H: I think we’re at final thoughts at this point.

R: Unless anyone wants to talk seriously about those Cromwell helmets.

Several folks: No.

H: That scene might have been kind of ominous if we’d actually been able to see it.

E: Well, I could already tell this was going to be good when they jinxed themselves right near the beginning of this episode. They were all like “We feel like we’re being watched” and they were being watched.

R: Ezio’s modicum of Doctor Who – if someone says “I think we’re being watched” they are.

E: So don’t say it! You could avoid all this trouble by just not saying anything.

K: But the was a ton of episodes where they haven’t said it and they were still being watched.

P: But that’s the contrapositive case.

Everybody: Oooo.

R: Ronelyn’s corollary to Ezio’s modicum, if anyone in a Doctor Who episode says “I think we’re safe now” they’re not.

E: You never are. Also, the cliffhanger was pretty friggen good. I’m looking forward to the rest of the story as that was the best worst best place to leave off.

R: She’s being stalked by a washing machine vent. There’s a washing machine stuck in the pipeline.

E: I knew it!

Sp: And it may be the same washing machine from the Ice Warriors.

R: Or down in the London Subways.

K: They do like their foamy effects. Remember, we also had the Cyberman die of foamy chest foam thing in Tomb of the Cybermen.

H: Okay, we’re going to move on.

SG: I did like Jamie at the beginning. They’re like “Where are we?” “Well, England of course.”

H: He said “Aye, the weather makes it obvious.”

SG: We’ve got this time machine, but we’re still in England all the time. We’ve got the time traveling down, but the space traveling not so much.

H: Moving on…

MS: Crazy! I finally said something other than just awesome.

H: Was it crazy in a good way or bad way.

MS: Both.

H: Fair enough.

P: Okay, so like the wife getting bitten by the seaweed, throws it out, it pulses, and then she drinks a lot of water. I think something’s about to go wrong.

H: Could be!

P: And I really liked the scene in the very beginning where they were actually being their playful selves.

<final pun restrained>

Cz: I have no opinion on this matter.

Sp: So let’s see. Predictions: wifey is going to turn into Sigmond the Seamonster…
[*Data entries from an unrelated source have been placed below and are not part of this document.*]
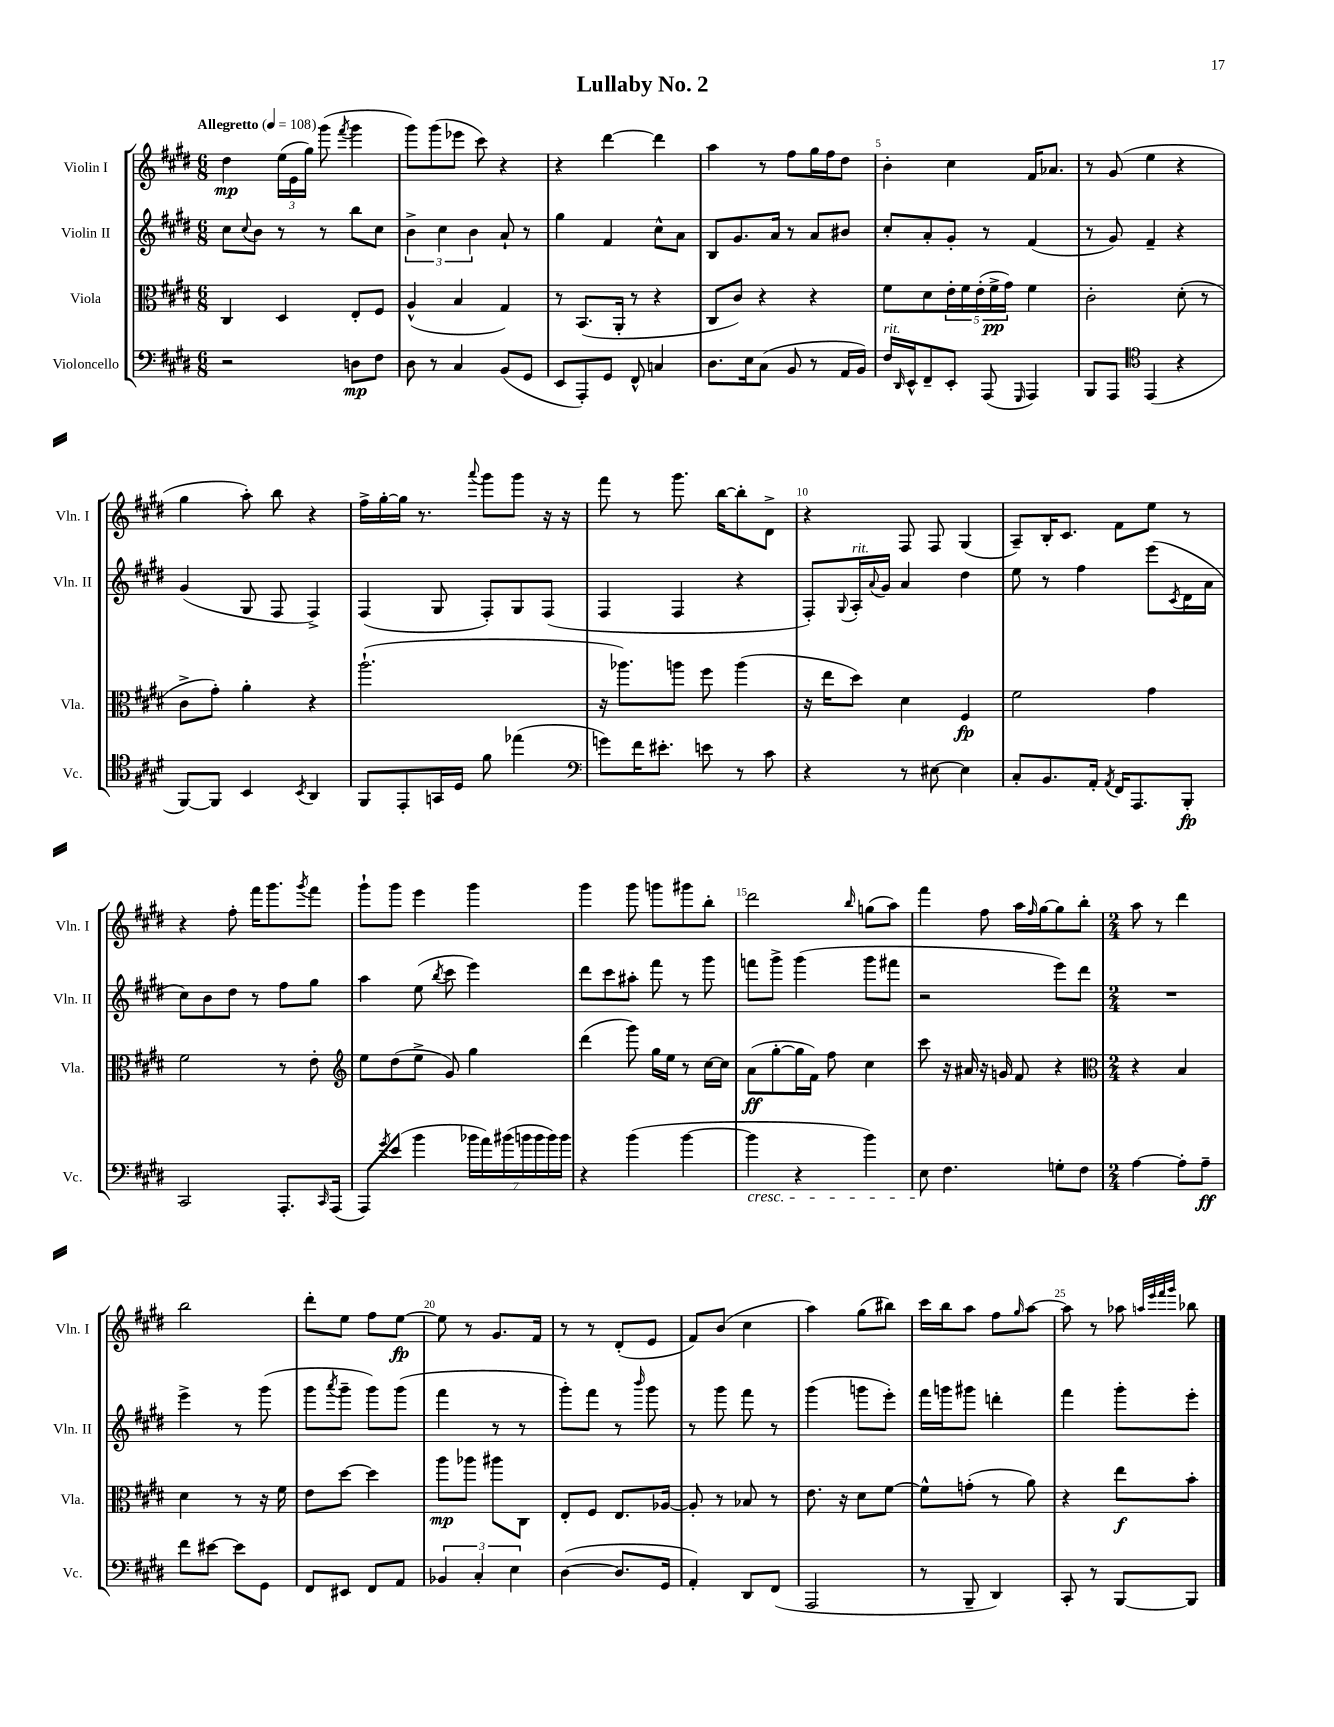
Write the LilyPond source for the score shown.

\header { title = "Lullaby No. 2" }
<<
\new StaffGroup <<
\new Staff = "s0" \with { instrumentName = "Violin I" shortInstrumentName = "Vln. I" } {
    \clef treble \key e \major \numericTimeSignature \time 6/8 \tempo "Allegretto" 4 = 108
    dis''4\mp \tuplet 3/2 { e''16( e'16 gis''16) } gis'''8( \acciaccatura { fis'''8 } gis'''4 |
    gis'''8) gis'''8( ees'''8 cis'''8) r4 |
    r4 dis'''4~ dis'''4 |
    a''4 r8 fis''8 gis''16 fis''16 dis''8 |
    b'4-. cis''4 fis'16 aes'8. |
    r8 gis'8( e''4 r4 |
    gis''4 a''8-.) b''8 r4 |
    fis''16-> gis''16~-. gis''16 r8. \appoggiatura { a'''8 } gis'''8 gis'''8 r16 r16 |
    fis'''8 r8 gis'''8. b''16~ b''8-. dis'8-> |
    r4 fis8 fis8 gis4( |
    a8--) b16-. cis'8. fis'8 e''8 r8 |
    r4 fis''8-. fis'''16 gis'''8. \acciaccatura { gis'''8 } fis'''8 |
    gis'''8-! gis'''8 e'''4 gis'''4 |
    gis'''4 gis'''8 g'''8 gis'''8 b''8-. |
    dis'''2 \grace { b''16 } g''8( a''8) |
    fis'''4 fis''8 a''16 \grace { fis''16 } gis''16~ gis''8 b''8-. |
    \numericTimeSignature \time 2/4 a''8 r8 dis'''4 |
    b''2 |
    dis'''8-. e''8 fis''8 e''8~\fp |
    e''8 r8 gis'8. fis'16 |
    r8 r8 dis'8-.( e'8 |
    fis'8) b'8( cis''4 |
    a''4) gis''8( bis''8) |
    cis'''16 b''16 a''8 fis''8 \grace { gis''16 } a''8~ |
    a''8 r8 aes''8 \grace { a''32 e'''32 fis'''32 gis'''32 } bes''8 \bar "|." |
}
\new Staff = "s1" \with { instrumentName = "Violin II" shortInstrumentName = "Vln. II" } {
    \clef treble \key e \major \numericTimeSignature \time 6/8
    cis''8 \appoggiatura { cis''8 } b'8 r8 r8 b''8 cis''8 |
    \tuplet 3/2 { b'4-> cis''4 b'4 } a'8-! r8 |
    gis''4 fis'4 cis''8-^ a'8 |
    b8 gis'8. a'16 r8 a'8 bis'8 |
    cis''8-. a'8-. gis'8-. r8 fis'4( |
    r8 gis'8) fis'4-- r4 |
    gis'4( gis8 fis8 fis4->) |
    fis4( gis8 fis8-.) gis8 fis8( |
    fis4 fis4 r4 |
    fis8-.) \appoggiatura { gis8 } a16-.^\markup { \italic "rit." } \appoggiatura { a'8 } gis'16 a'4 dis''4 |
    e''8 r8 fis''4 e'''8( \acciaccatura { cis'8 } dis'16 a'16 |
    cis''8) b'8 dis''8 r8 fis''8 gis''8 |
    a''4 e''8( \acciaccatura { b''8 } cis'''8 e'''4) |
    dis'''8 cis'''8 ais''8-. fis'''8 r8 gis'''8 |
    f'''8 gis'''8-> gis'''4( gis'''8 fis'''8 |
    r2 e'''8) dis'''8 |
    \numericTimeSignature \time 2/4 R2 |
    e'''4-> r8 gis'''8( |
    gis'''8 \acciaccatura { a'''8 } gis'''8-- gis'''8) gis'''8( |
    fis'''4 r8 r8 |
    gis'''8-.) fis'''8 r8 \grace { b'''16 } gis'''8 |
    r8 gis'''8 fis'''8 r8 |
    gis'''4( g'''8 e'''8-.) |
    fis'''16 g'''16 gis'''8 d'''4-. |
    fis'''4 gis'''8-. e'''8-. \bar "|." |
}
\new Staff = "s2" \with { instrumentName = "Viola" shortInstrumentName = "Vla." } {
    \clef alto \key e \major \numericTimeSignature \time 6/8
    cis4 dis4 e8-. fis8 |
    a4-^( b4 gis4) |
    r8 b,8.( a,16-. r8 r4 |
    cis8 cis'8) r4 r4 |
    fis'8 dis'8 \tuplet 5/4 { e'16-. fis'16 e'16-.( fis'16->\pp gis'16) } fis'4 |
    cis'2-. dis'8-.( r8 |
    cis'8-> gis'8-.) a'4-. r4 |
    a''2.-!( |
    r16 aes''8.) a''8 fis''8 a''4( |
    r16 e''16 dis''8) dis'4 fis4\fp |
    fis'2 gis'4 |
    fis'2 r8 e'8-. |
    \clef treble e''8 dis''8( e''8-> gis'8) gis''4 |
    dis'''4( gis'''8) gis''16 e''16 r8 cis''16~ cis''16 |
    a'8\ff( gis''8~-. gis''16 fis'16) fis''8 cis''4 |
    cis'''8 r16 ais'16 r16 g'16 fis'8 r4 |
    \numericTimeSignature \time 2/4 \clef alto r4 b4 |
    dis'4 r8 r16 fis'16 |
    e'8 dis''8~ dis''4 |
    a''8\mp aes''8 ais''8 cis8 |
    e8-. fis8 e8. aes16~ |
    aes8-. r8 bes8 r8 |
    e'8. r16 dis'8 fis'8~ |
    fis'8-^ g'8-.( r8 a'8) |
    r4 e''8\f b'8-. \bar "|." |
}
\new Staff = "s3" \with { instrumentName = "Violoncello" shortInstrumentName = "Vc." } {
    \clef bass \key e \major \numericTimeSignature \time 6/8
    r2 d8\mp fis8 |
    dis8 r8 cis4 b,8( gis,8 |
    e,8 a,,8-.) gis,8 fis,8-^ c4 |
    dis8. e16 cis8( b,8 r8 a,16 b,16) |
    fis16^\markup { \italic "rit." } \grace { dis,16 } e,16-^ fis,8-- e,8-. a,,8( \grace { gis,,16 } a,,4) |
    b,,8 a,,8 \clef tenor e,4( r4 |
    fis,8~) fis,8 b,4 \acciaccatura { b,8 } a,4 |
    fis,8 e,8-. g,16 dis16 fis'8 ees''4( |
    \clef bass g'8) fis'16 eis'8.-. e'8 r8 cis'8 |
    r4 r8 eis8~ eis4 |
    cis8-. b,8. a,16-. \acciaccatura { a,8 } fis,16 a,,8. b,,8-.\fp |
    cis,2 a,,8.-. \grace { cis,16 } a,,16( |
    a,,8) \acciaccatura { gis'8 } e'8( b'4 \tuplet 7/4 { bes'16 a'16) bis'16( b'16 b'16 b'16) b'16 } |
    r4 b'4( b'4~ |
    b'4\cresc r4 b'4) |
    e8\! fis4. g8-. fis8 |
    \numericTimeSignature \time 2/4 a4~ a8-. a8--\ff |
    fis'8 eis'8~ eis'8 gis,8 |
    fis,8 eis,8 fis,8 a,8 |
    \tuplet 3/2 { bes,4 cis4-. e4 } |
    dis4~( dis8. gis,16 |
    a,4-.) dis,8 fis,8( |
    a,,2 |
    r8 b,,8-- dis,4) |
    cis,8-. r8 b,,8~ b,,8 \bar "|." |
}
>>
>>
\layout { \context { \Score \override BarNumber.break-visibility = ##(#f #t #t) barNumberVisibility = #(every-nth-bar-number-visible 5) } }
R: Do they have the budget for Sigmond the Seamonster?

Sp: Just put a week old salad in a quarry and call it good. Um.. the sea foam will turn out to be completely harmless.

K: Nope.

Sp: To our heros, because they’re are seasoned time travellers who have touched EVERYTHING. Their immune systems are insane by now.

E: He has a pretty good point.

R: I think the seafoam is going to be a friendly alien who’s trying to protect them from the real threat, but not one believes it because “oh, I’m seafoam, so I’m stupid.”

K: That was Galaxy 4.

R: The makeup was better in the Galaxy 4. That seafoam was actually scary.

P: To stubborn stains, maybe.

Sp: “I tried to protect you from the Yeti, but would you listen?”

H: Did you have any more predictions, or anything else to say?

Sp: We will never see the stethoscope again.

K: Nope.

<discussion of items found in Doctor pockets, which among other things, always includes stethoscopes.>

Sp: And the gentle pipe technician will be the first to die.

K: Surprisingly, no one has died yet.

P: Am I alone is seeing the sea water flowing in to the oxygen room?

H: It was foam and a bit of seaweed.

P: Thanks.

Sp: This episode didn’t give me much to do with. One down, five to go. Move along.

H: Ronelyn?

R: “You shot us down like animals.” “No we didn’t. We shot you down like people.”

K: Okay. I know one impressive spoiler about this story. But it’s not really plot related, but I’m looking forward to it. But beyond that this is all new to me. But this story, and I can tell by our discussion so far, is very much a feel of a “Doctor Who story” to the point where it’s actually getting derivative of many previous Doctor Who stories we’ve already seen as part of the TARDIS project.

R: Yeah. If they escape out the back of a cave I’m calling it.

K: So, I feels predictable. I’m hoping that it’s not going to be as predictable as it feels so far.

Sp: So it’s a “pipe under siege” story?

H: I don’t believe it’s going to be as predictable as you fear, for everybody.

K: Good.

H: And I think that’s all I’m going to say.